Le BUMIDOM (Bureau des MIgrations de l'Outre-Mer) a été créé à Paris en 1963. Pour la France, à la fin de la Guerre d'Algérie, les départements d'outre-mer déstabilisés par la misère et les mouvements sociaux répondent aux besoins de main d'œuvre non qualifiée. Si le BUMIDOM affiche une vocation sociale, il organise une migration de masse vers la métropole. Pendant 20 ans, des milliers d'antillais, guyanais et réunionnais vont voyager sans retour pour devenir postiers, agents RATP, agents des hôpitaux, femmes de ménage...
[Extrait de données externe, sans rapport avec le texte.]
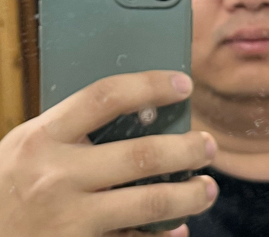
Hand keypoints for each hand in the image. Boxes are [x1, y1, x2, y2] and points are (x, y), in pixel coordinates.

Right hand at [0, 71, 217, 236]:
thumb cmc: (7, 183)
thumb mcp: (29, 145)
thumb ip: (75, 128)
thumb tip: (143, 111)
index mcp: (44, 137)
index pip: (106, 97)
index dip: (150, 86)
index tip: (184, 84)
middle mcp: (56, 177)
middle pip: (140, 156)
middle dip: (186, 149)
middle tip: (209, 145)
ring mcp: (68, 222)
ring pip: (148, 204)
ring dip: (188, 196)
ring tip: (208, 188)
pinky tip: (179, 230)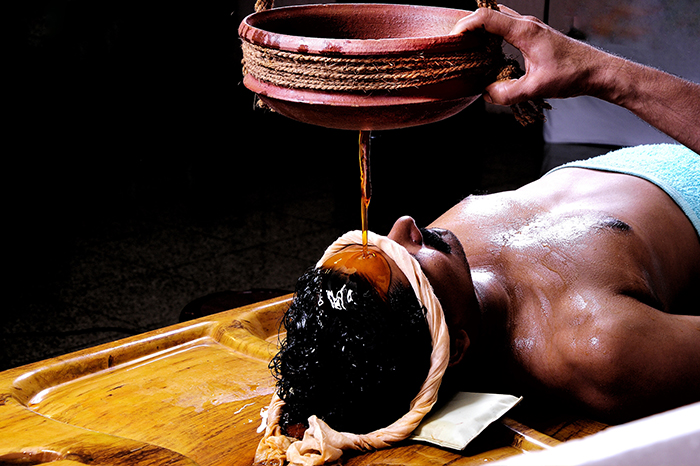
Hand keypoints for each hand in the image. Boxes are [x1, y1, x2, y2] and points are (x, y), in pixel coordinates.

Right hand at [451, 6, 606, 105]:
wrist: (596, 70)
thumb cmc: (572, 74)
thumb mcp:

Ce film est un recueil de témoignages intergénérationnels et authentiques. Il raconte une désillusion historique méconnue des français de France et d'ailleurs. Le documentaire proposé commence par une reconstitution du protocole de départ : visite médicale sommaire – départ en bateau pour le Havre – arrivée en train réservé sur Paris – accueil par les familles et amis. Les témoignages émus de retraités complètent les informations déjà prenantes. Avec pudeur, les bumidomiens racontent leurs luttes et leurs échecs (discrimination au logement, racisme ordinaire, prostitution...). La solitude du français noir était une souffrance soulagée parfois par la solidarité des associations.
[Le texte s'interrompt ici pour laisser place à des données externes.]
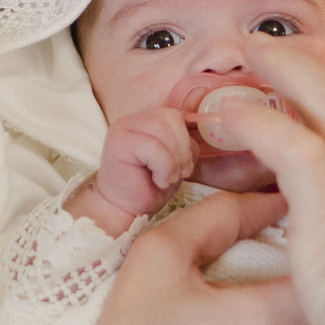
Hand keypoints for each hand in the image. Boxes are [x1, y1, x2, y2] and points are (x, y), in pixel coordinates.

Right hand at [79, 106, 198, 229]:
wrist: (124, 209)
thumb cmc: (149, 186)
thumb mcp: (175, 160)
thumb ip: (183, 142)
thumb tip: (205, 128)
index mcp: (148, 119)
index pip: (177, 115)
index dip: (187, 140)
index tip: (186, 166)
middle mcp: (134, 119)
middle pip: (172, 118)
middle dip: (183, 149)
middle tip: (179, 173)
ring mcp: (124, 127)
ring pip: (163, 128)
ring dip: (174, 159)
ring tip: (168, 177)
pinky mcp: (119, 141)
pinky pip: (154, 146)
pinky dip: (163, 167)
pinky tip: (158, 180)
Certains ont réussi ; mais après la retraite, leur retour au pays natal est décevant. Ils ne sont pas intégrés car pas pareil. Aujourd'hui, les enfants de bumidomiens nés en métropole subissent les difficultés d'intégration propres aux populations issues de l'immigration. Ils ne supportent pas leur étiquette de négropolitains. Ils parlent créole mais refusent de vivre aux Antilles (le Bled) ou alors n'y vont pour certains que pour les vacances. La deuxième génération, héritière de cette situation, enrage. On a déplacé leurs ancêtres d'Afrique vers les îles, puis des îles vers la France. On leur a donné un travail comme une banane à des singes en cage, pour qu'ils se calment. Pour eux le BUMIDOM c'est la banane du siècle. Les personnalités engagées donnent leurs points de vue. Aimé Césaire voit dans le BUMIDOM une substitution du sauvage par le métropolitain. Pour Lilian Thuram, être un français noir et chercher la vérité sur son identité est une démarche dérangeante assumée.
Le public a manifesté son émotion à la fin de la projection.
Beaucoup ont tenu à remercier les auteurs. Le film a souffert de limites financières mais l'effet est réussi. Si certains se demandent encore à qui s'adresse ce travail ?, le public a apprécié la liberté de ton chez les témoins. Pour quelques-uns, le caractère subjectif du documentaire est troublant. Michel Reinette revendique une subjectivité. Il veut faire débat. Ce film est, pour lui, une démarche esthétique de conscientisation pour que les gens du monde entier voient la vérité et en tirent quelque chose pour eux-mêmes.